Tears and applause greeted MPs' approval of mental health reforms known as "Seni's law" in memory of the man whose death inspired them.
Olaseni Lewis (pictured), known as Seni to friends and family, died aged 23 in September 2010 - days after he fell unconscious while being restrained by 11 Metropolitan Police officers at Bethlem Royal Hospital in south-east London.
His parents Aji and Conrad watched as the Mental Health Units (Use of Force) Bill, developed following a campaign for change, moved a step closer to becoming law after receiving an unopposed third reading in the Commons.
They were joined by Marcia Rigg, whose son Sean died in similar circumstances in Brixton in 2008.
The Bill aims to ensure the use of force against patients in mental health units is better governed and requires police to wear body cameras while carrying out restraint unless there are legitimate operational reasons for not doing so.

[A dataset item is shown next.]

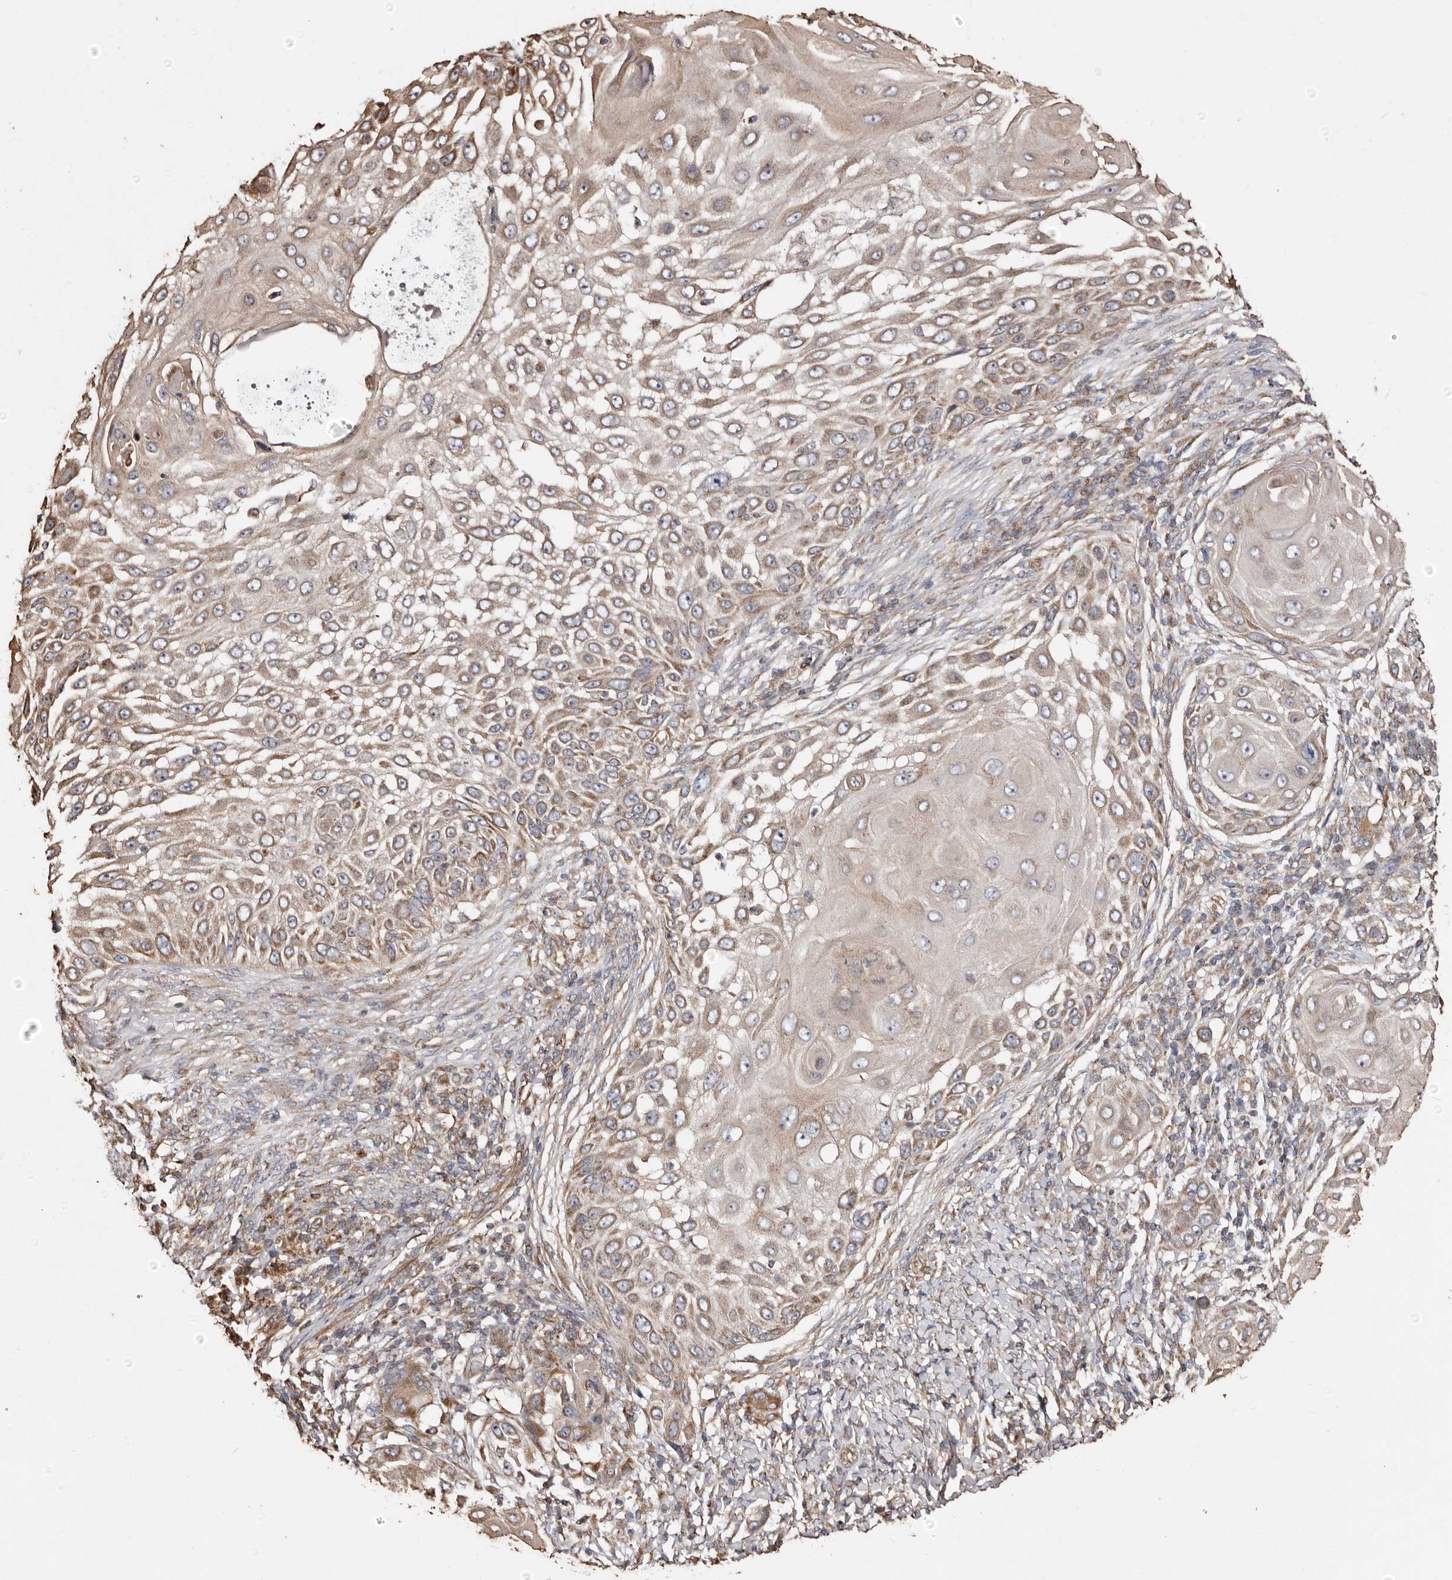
{"staining": {"intensity": "moderate", "quantity": ">75%", "location": "cytoplasmic/membranous"}, "tissue": "skin cancer", "cell_type": "Tumor cells", "image_type": "cancer", "snomed": [{"axis": "morphology", "description": "Squamous cell carcinoma, NOS"}, {"axis": "topography", "description": "Skin"}], "caption": "This photomicrograph reveals skin squamous cell carcinoma stained with immunohistochemistry (IHC) to label a protein in brown. The cytoplasmic/membranous of tumor cells show moderate positivity for the protein. Nuclei are counter-stained blue.", "gene": "MACC1", "patient": {"sex": "female", "age": 44}}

Labour MP Steve Reed (Croydon North), who brought forward the proposed legislation, said: "Although this Bill is called Seni's law in honour of Seni, it's affected many, many people beyond Seni who have lost their lives or been injured simply because they were unwell.
"The purpose of this Bill is to make sure this can't happen again."
Mr Reed also noted the NHS was marking its 70th anniversary, adding: "What better way to celebrate that occasion than by giving the NHS a birthday present by making it even better - by creating for people with mental ill health in this country some of the best protections anywhere in the world."
The MP praised the families who have led the campaign and quoted Seni's father.
MPs heard Conrad Lewis, when asked how he felt after the Bill completed an earlier stage, said last month: "I bear a burden I'll have to carry for the rest of my life.
"It's a burden I wouldn't wish on my worst enemy and I don't want any other parent to have to carry that burden."
Mr Reed said: "This is our chance to make mental health services safe and equal for everyone."
He added it will create a "lasting and proud legacy" for Seni.
The Bill, which has Government support, will now proceed to the Lords where it will undergo further scrutiny.